Expressions of the new-home project's eventual relationship with the new retail, with the streets that border it and with the neighbourhood include:
[1] Wider than typical sidewalks for pedestrians, achieved by setting the retail back from the property line.
[2] The showroom windows on Kingsway and 12th mark the intersection -- they will, indeed, intersect -- "but also animate the streetscape by providing views into the retail space."
[3] "The street wall along 12th Avenue and along Kingsway, both commercial streets, is defined by the retail use."
[4] The tower, in contrast, "relates directly to the residential Sophia Street," achieved by orienting it perpendicular to the commercial streets and, therefore, to the north and south.
[5] "A large yet intimate public open space . . ."
[6] Minimization of retail and residential "crossover" to the parking garage.
There are three visible elements to the Stella new-home project and two invisible.
"The low-rise podium base is the commercial use of the project. The mid-rise horizontal band of two-storey townhouses and the residential tower are situated above the podium," architects Ostry and Acton write.
The two invisible elements are "air-space parcels," one owned by the strata owners and the other by the Destination Auto Group and the Jadavji family involved in the auto retailer.
"Unlike most developments where the developer comes in, does the development, sells it and, then, vacates the neighbourhood, this developer has owned this site for many years and will continue to own land there for many years," project manager Redden said.
The developer's staying-on pledge was critical to city hall acceptance of the tower's height.
"In the zoning there's no upper-height limit. So height is granted by the city; the developer has to earn height," Redden said.
". . . we're almost 130 feet in height, and will be the tallest building in the area for years to come. The question is, how did we earn that?
"One of the things the family did is buy a triangle of land [along 12th Avenue and Sophia] and the lane [between that parcel and their starting-point property] and dedicated that to the city as public open space, as a park, that they [the family] will maintain forever."
Landscape architect Don Vaughan has the park assignment and it will be "landscaped to the higher level of quality associated with the city's Wellness Walkway," architects Ostry and Acton write.
The architects consider the city-hall design-review process ''one of the best in the country'' and report ''the highest urban design and architectural standards'' guided the city-hall review of the Stella design.
''The City challenged us to set a new standard for design and livability in new mixed-use residential projects in the neighbourhood. The City of Vancouver's respected Urban Design Panel was resounding in their support of the project.''
Outdoor amenities, of which the new park will be one component, are a critical part of the offer to buy at Stella, Redden said, because market research suggested that "outdoor spaces" would give Stella marketplace edge, over not only nearby new-home projects, but new and resale Yaletown product.

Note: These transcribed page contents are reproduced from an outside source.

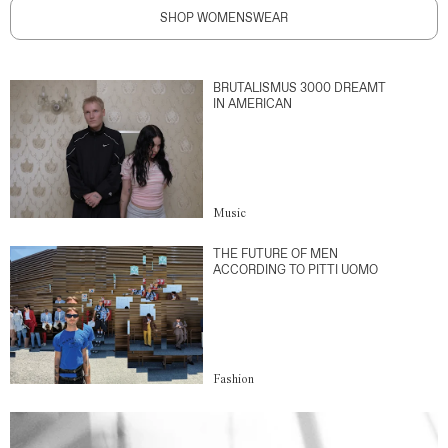
SHOP WOMENSWEAR
BRUTALISMUS 3000 DREAMT
IN AMERICAN
Music
THE FUTURE OF MEN
ACCORDING TO PITTI UOMO
Fashion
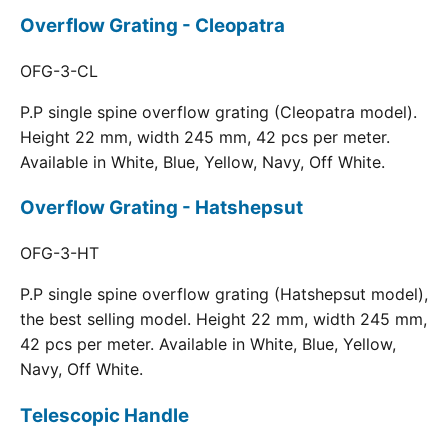
Overflow Grating - Cleopatra
OFG-3-CL
P.P single spine overflow grating (Cleopatra model).
Height 22 mm, width 245 mm, 42 pcs per meter.
Available in White, Blue, Yellow, Navy, Off White.
Overflow Grating - Hatshepsut
OFG-3-HT
P.P single spine overflow grating (Hatshepsut model),
the best selling model. Height 22 mm, width 245 mm,
42 pcs per meter. Available in White, Blue, Yellow,
Navy, Off White.
Telescopic Handle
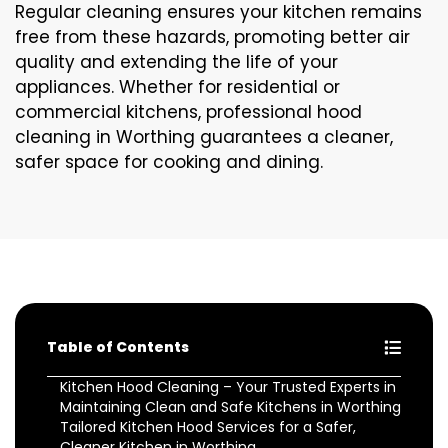
Regular cleaning ensures your kitchen remains
free from these hazards, promoting better air
quality and extending the life of your
appliances. Whether for residential or
commercial kitchens, professional hood
cleaning in Worthing guarantees a cleaner,
safer space for cooking and dining.
Table of Contents
Kitchen Hood Cleaning – Your Trusted Experts in
Maintaining Clean and Safe Kitchens in Worthing
Tailored Kitchen Hood Services for a Safer,
Cleaner Kitchen in Worthing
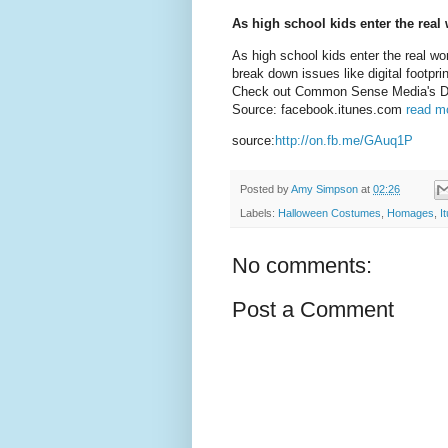
As high school kids enter the real 
As high school kids enter the real wo
break down issues like digital footpr
Check out Common Sense Media's Digi
Source: facebook.itunes.com
read mo
source:
http://on.fb.me/GAuq1P
Posted by
Amy Simpson
at
02:26
Labels:
Halloween Costumes
,
Homages
,
I
No comments:
Post a Comment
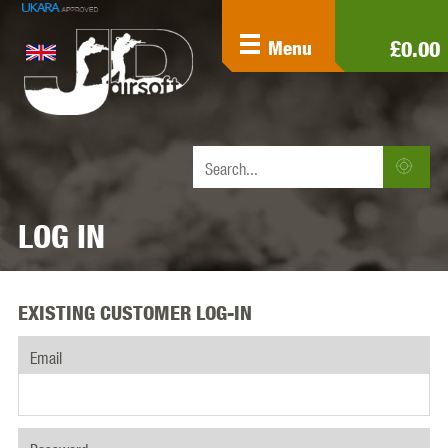
£0.00
Menu
LOG IN
EXISTING CUSTOMER LOG-IN
Email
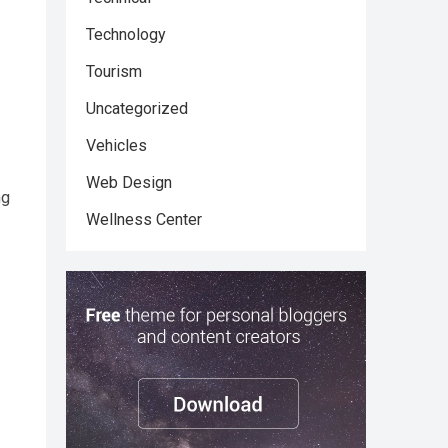
Technology
Tourism
Uncategorized
Vehicles
Web Design
ng
Wellness Center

Commented the architects: "Residents will pass through a procession of outdoor spaces from the public-entry park through the semi-private green roof deck to the private balconies and roof decks associated with every unit.
"The private decks and balconies are twice as large as typical balconies and extend the sense of interior space out and into the view.
"Balconies are staggered on the north and south facades. This staggering allows for greater amounts of natural light to enter the suites. The staggering also results in a dynamic architectural composition."